The museum bits are housed in five or six traditional style buildings that you walk between. There is a good mix of things to look at and some very accessible text should you wish to learn about the history of chocolate. Between these buildings we met animals that the museum is rehabilitating – Col got to feed a monkey and we saw jaguars too.
We sat and watched a traditional Mayan chocolate ceremony and were given traditional hot chocolate to try (yummy). SB loved his so much he even went and thanked the staff, in Spanish, without being asked (with a full sentence, not just a ‘gracias’).
And of course, because it was a chocolate museum, we didn’t feel we could leave without buying carrots. I mean chocolate. Sadly it was the same chocolate we buy from the expensive shop in town; happily, it was the same delicious chocolate we buy from the expensive shop in town!!!
(I’m gonna leave that picture big so you can see the deliciousness)
We then to the next town (Santa Elena) for a Mexican lunch/early English supper (having subsisted on crisps and bananas all day). On the way we saw a bush fire along the road. We explained to the kids that when we got to the restaurant we’d ask them if they should call the fire brigade because that is what being a responsible citizen means. That didn’t quite go to plan:
Me to waiter: um, I have a question: is it normal to see the trees at the side of the road on fire?
Waiter: No. Where?
Me: Near Uxmal
Waiter: Not good.
Me: Can you phone the fire serive?
Waiter: Why? No. Someone from Uxmal can do it.

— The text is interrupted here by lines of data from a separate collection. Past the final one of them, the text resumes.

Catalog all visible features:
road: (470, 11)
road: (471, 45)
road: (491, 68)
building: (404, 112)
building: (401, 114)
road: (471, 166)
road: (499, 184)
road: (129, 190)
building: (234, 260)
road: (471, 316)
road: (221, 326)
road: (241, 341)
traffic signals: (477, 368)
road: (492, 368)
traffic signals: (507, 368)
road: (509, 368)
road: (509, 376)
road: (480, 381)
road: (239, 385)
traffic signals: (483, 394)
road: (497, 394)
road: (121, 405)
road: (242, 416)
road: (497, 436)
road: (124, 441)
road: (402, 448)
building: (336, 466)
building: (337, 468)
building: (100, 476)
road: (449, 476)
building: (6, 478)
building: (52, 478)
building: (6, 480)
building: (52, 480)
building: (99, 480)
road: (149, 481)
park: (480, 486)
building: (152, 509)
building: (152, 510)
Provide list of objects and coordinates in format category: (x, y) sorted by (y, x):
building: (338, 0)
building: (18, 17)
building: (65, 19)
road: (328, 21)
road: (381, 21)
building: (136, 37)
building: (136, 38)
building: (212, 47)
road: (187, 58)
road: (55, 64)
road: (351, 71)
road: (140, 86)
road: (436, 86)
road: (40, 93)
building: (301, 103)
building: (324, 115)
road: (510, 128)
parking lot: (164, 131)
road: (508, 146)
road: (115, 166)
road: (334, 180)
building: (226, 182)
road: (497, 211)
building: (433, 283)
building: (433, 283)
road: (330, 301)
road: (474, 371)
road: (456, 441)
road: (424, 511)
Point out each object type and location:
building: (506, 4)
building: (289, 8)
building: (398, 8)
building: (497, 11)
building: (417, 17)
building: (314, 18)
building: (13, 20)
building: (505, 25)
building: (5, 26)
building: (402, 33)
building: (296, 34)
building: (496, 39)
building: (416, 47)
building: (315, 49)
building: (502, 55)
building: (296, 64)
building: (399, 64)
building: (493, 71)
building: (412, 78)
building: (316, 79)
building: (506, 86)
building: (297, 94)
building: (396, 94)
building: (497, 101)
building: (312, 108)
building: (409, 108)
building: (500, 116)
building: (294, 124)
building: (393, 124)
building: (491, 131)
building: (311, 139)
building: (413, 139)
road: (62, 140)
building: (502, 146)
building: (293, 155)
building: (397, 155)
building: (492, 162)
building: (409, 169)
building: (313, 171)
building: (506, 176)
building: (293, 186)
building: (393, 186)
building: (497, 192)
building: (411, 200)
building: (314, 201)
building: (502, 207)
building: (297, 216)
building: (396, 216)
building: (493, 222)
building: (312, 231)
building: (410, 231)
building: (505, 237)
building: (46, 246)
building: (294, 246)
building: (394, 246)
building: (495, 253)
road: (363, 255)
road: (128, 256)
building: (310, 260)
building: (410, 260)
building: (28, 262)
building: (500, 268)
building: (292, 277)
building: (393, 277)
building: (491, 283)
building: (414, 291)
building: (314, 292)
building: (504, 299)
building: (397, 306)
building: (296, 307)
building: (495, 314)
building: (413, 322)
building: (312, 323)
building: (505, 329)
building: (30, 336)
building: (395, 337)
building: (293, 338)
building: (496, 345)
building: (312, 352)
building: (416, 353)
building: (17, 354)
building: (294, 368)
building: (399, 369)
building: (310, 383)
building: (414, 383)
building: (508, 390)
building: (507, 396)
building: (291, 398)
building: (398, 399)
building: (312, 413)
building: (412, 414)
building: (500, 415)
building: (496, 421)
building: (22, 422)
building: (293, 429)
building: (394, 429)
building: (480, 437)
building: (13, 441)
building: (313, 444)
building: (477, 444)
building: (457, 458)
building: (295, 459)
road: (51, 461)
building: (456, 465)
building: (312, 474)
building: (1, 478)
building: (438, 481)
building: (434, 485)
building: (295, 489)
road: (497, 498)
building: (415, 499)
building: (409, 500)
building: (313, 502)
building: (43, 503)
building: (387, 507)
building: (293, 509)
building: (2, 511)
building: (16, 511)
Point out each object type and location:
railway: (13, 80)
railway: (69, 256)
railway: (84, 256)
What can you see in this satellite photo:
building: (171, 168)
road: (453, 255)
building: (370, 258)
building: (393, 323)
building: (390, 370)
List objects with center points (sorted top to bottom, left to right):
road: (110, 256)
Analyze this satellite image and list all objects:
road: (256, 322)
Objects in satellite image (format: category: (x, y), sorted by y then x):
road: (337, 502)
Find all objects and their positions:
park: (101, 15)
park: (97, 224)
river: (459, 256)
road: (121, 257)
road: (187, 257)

Me: But it’s on fire and we saw it.
Waiter: It’s fine, someone else will do it
Oh, ok then. On the way back, we didn’t only see one fire but five. The big one was out but there were lots of little ones. No one seemed bothered. The kids were very excited and we got to explain about how dry Yucatan is and how easily fire can be started and then spread. Yay. And then the kids were knackered and got all shouty in the car so that was fun.